Note any performance differences. Where Graviton delivers higher throughput, you may be able to right-size to a smaller instance type, compounding the savings further. Where throughput is flat, the hourly rate reduction alone justifies migration. Where throughput is lower (uncommon in tested workloads), investigate the specific workload characteristic before proceeding.

Phase 3: Migrate Production Incrementally

Use blue-green deployment or canary rollout to migrate production workloads to Graviton. For Auto Scaling Groups, update the launch template to use a Graviton instance type and allow gradual scale-in of existing x86 instances as capacity normalises. For EKS clusters, add a new Graviton node group and migrate workloads using pod disruption budgets and node affinity rules.

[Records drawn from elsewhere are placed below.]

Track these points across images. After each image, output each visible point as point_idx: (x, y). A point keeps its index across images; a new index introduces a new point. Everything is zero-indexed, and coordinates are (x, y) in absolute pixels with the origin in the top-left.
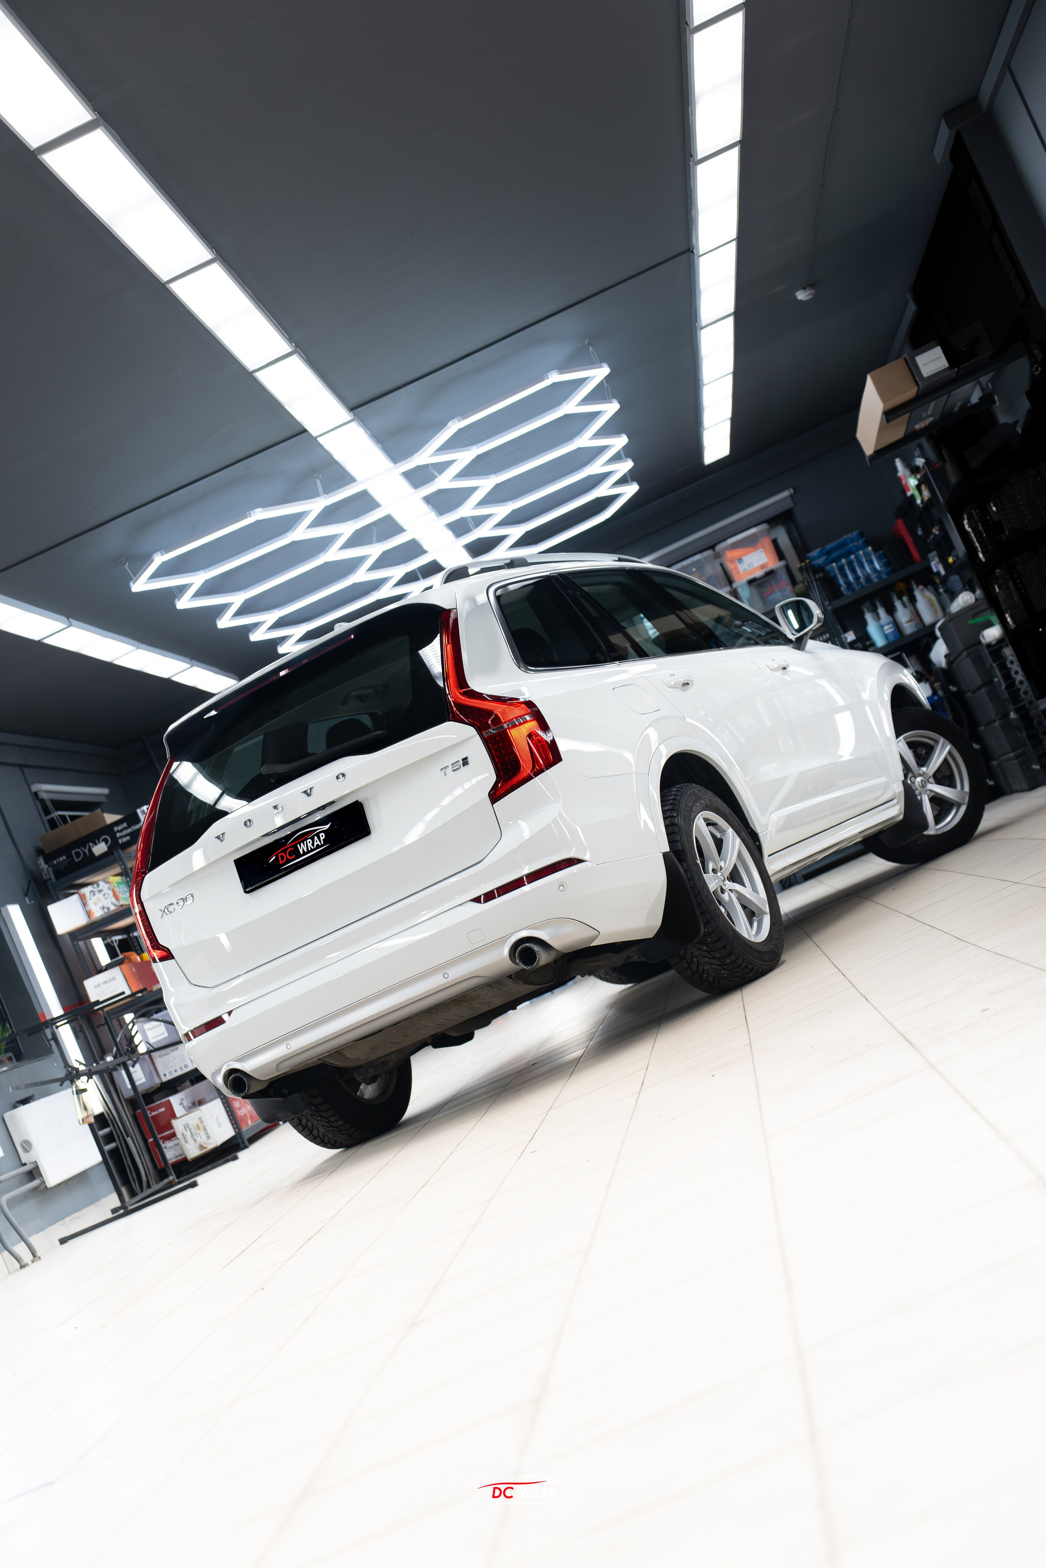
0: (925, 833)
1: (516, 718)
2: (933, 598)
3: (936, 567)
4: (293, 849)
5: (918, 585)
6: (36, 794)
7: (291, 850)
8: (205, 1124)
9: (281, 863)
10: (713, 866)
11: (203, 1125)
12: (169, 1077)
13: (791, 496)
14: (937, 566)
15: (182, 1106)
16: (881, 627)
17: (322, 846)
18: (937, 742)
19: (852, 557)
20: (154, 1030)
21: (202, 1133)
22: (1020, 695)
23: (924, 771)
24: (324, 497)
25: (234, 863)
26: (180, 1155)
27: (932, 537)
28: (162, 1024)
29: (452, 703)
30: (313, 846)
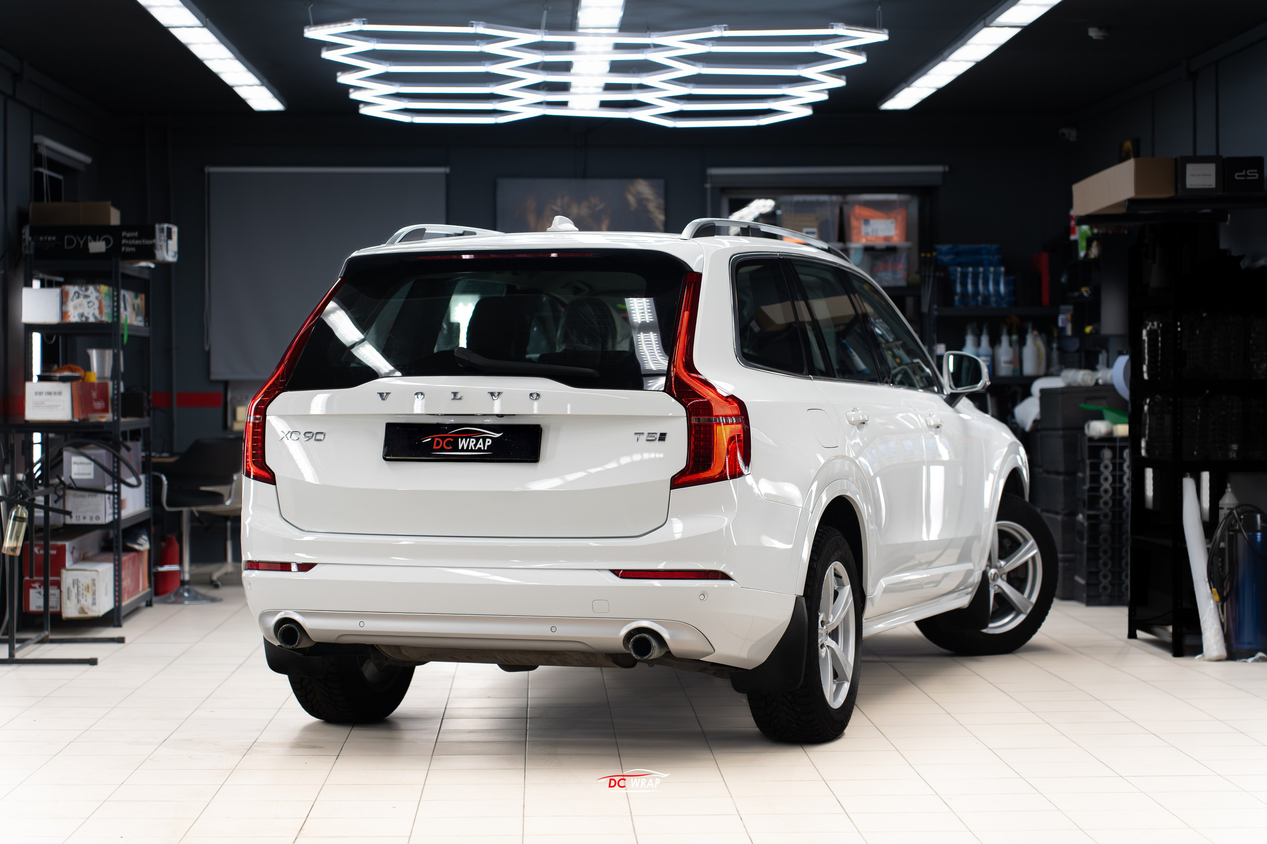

Interaction With EDP and Reserved Instances

Graviton migrations interact with your EDP and Reserved Instance strategy in a way that requires planning. If you hold Standard Reserved Instances for specific x86 instance types and migrate those workloads to Graviton, the x86 Reserved Instances become unused and continue to incur charges without applied benefit. Before migrating workloads covered by Standard RIs, assess whether the RIs can be sold on the AWS Reserved Instance Marketplace, converted to Convertible RIs (which can be exchanged to cover Graviton instances), or allowed to naturally expire if the remaining term is short.

Savings Plans, by contrast, are architecture-agnostic for Compute Savings Plans — they apply automatically to Graviton EC2 and Lambda consumption as well as x86. If you hold Compute Savings Plans, your Graviton migration will be covered by the existing Savings Plan discount, and the lower Graviton On-Demand rate means your Savings Plan goes further — reducing the effective cost per unit of compute even further.

Finally, do not forget data egress when modelling total Graviton migration costs. If migrating to Graviton involves restructuring how data flows between services or regions, verify that the migration does not introduce additional egress charges. Data egress — charges for transferring data out of AWS — remains the most common hidden cost in AWS architectures and should be modelled explicitly in any significant migration project.